It is true that it is not the manner of Scripture, in laying down general rules, to specify the limitations with which they are to be taken; but we are left to collect them from its general principles, and from the nature of things. It must, therefore, be granted, that, notwithstanding the universality of the language, used in the precepts in which it enjoins the practice of justice and veracity, there may still be cases in which the obligation of these precepts is superseded by the operation of some other rule. But this concession is not an acknowledgement that such cases actually exist; nor does it oblige us to admit their existence, until it be proved by sufficient evidence; and it would require some very powerful argument indeed, to prove that a man's conduct may be virtuous, or even innocent, in perpetrating deeds of perjury or murder.

Provided material >>
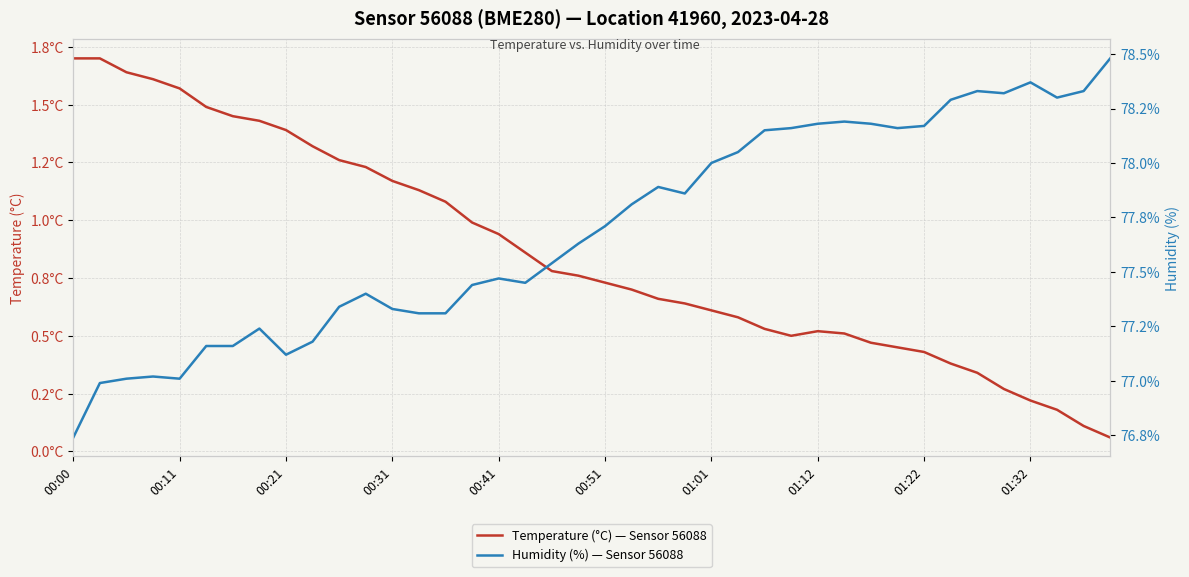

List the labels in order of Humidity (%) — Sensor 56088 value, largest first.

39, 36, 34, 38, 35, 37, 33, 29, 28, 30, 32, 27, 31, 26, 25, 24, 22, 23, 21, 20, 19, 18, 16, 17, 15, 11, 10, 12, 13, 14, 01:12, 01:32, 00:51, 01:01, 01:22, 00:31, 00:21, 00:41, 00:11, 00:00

Problems to work on >>
(1) In the passage on Scripture's general rules, from what are we left to collect the limitations with which those rules are to be taken?
(2) Extend the passage on Scripture's general rules, picking up after its final sentence.

Answers to the tasks >>
(1) From Scripture's general principles and from the nature of things.

(2)
But where is such an argument to be found ? It cannot be derived from utility, since the suffering, which would result from admitting that the practice of justice and veracity is to be dispensed with, whenever utility supplies the dispensation, would be equally great, and probably much greater, than the suffering which arises from adhering to it in particular cases, in which, on account of peculiar circumstances, it is the innocent occasion of pain. Neither can it be drawn from Scripture. The language of St. Paul concerning doing evil that good may come, supplies a powerful argument of a directly opposite kind. He expressly mentions falsehood in the connexion where that language occurs; and were it to be tolerated in any case, it might be expected that the instance which he had in view, that of telling a lie to the glory of God, would have been an admitted exception. · Yet he calls lying, even in such a case, evil; the perpetration of it he denominates doing evil, and the damnation of those who teach that it is lawful to commit it, even in order to attain an end which is acknowledged to possess the highest excellence, or of those who reduce this doctrine to practice, he not only speaks of as certain, but pronounces to be just. The sinfulness of deliberate and intentional falsehood, in all possible cases, could hardly be expressed with greater energy or precision; and no reason can be assigned why a similar declaration should not be made in respect to justice. The principle on which that declaration proceeds, is equally applicable to it.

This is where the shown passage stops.